Every line below that carries the word "depth" needs to be copied.

START Records for the exercise

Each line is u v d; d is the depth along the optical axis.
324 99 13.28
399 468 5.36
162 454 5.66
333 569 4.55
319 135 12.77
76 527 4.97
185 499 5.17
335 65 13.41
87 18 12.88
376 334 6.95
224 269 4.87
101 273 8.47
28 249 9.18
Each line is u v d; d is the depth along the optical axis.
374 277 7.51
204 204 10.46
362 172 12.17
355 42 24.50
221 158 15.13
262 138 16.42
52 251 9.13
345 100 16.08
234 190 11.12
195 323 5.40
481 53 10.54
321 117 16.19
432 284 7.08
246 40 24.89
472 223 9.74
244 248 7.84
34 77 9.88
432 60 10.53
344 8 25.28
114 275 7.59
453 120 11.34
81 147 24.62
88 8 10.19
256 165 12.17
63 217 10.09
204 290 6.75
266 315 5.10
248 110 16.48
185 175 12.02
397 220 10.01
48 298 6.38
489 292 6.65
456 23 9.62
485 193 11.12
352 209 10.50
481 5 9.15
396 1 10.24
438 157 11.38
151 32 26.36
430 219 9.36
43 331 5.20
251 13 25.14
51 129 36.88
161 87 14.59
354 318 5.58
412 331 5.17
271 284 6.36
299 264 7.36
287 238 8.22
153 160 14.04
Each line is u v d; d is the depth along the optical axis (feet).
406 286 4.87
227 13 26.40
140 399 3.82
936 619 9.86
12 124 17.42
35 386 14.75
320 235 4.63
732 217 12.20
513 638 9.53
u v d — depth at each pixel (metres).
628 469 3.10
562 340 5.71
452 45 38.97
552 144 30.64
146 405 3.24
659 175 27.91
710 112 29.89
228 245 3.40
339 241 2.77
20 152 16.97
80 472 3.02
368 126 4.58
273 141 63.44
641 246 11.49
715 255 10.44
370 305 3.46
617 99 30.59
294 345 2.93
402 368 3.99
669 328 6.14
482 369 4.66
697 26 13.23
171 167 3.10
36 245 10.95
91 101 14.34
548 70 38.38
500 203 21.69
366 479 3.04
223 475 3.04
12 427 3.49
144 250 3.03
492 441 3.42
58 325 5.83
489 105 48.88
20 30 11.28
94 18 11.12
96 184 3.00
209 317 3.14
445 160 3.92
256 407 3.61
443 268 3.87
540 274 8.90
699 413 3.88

END Records for the exercise

Response below:
Each line is u v d; d is the depth along the optical axis.
Each line is u v d; d is the depth along the optical axis.
Each line is u v d; d is the depth along the optical axis (feet).
u v d — depth at each pixel (metres).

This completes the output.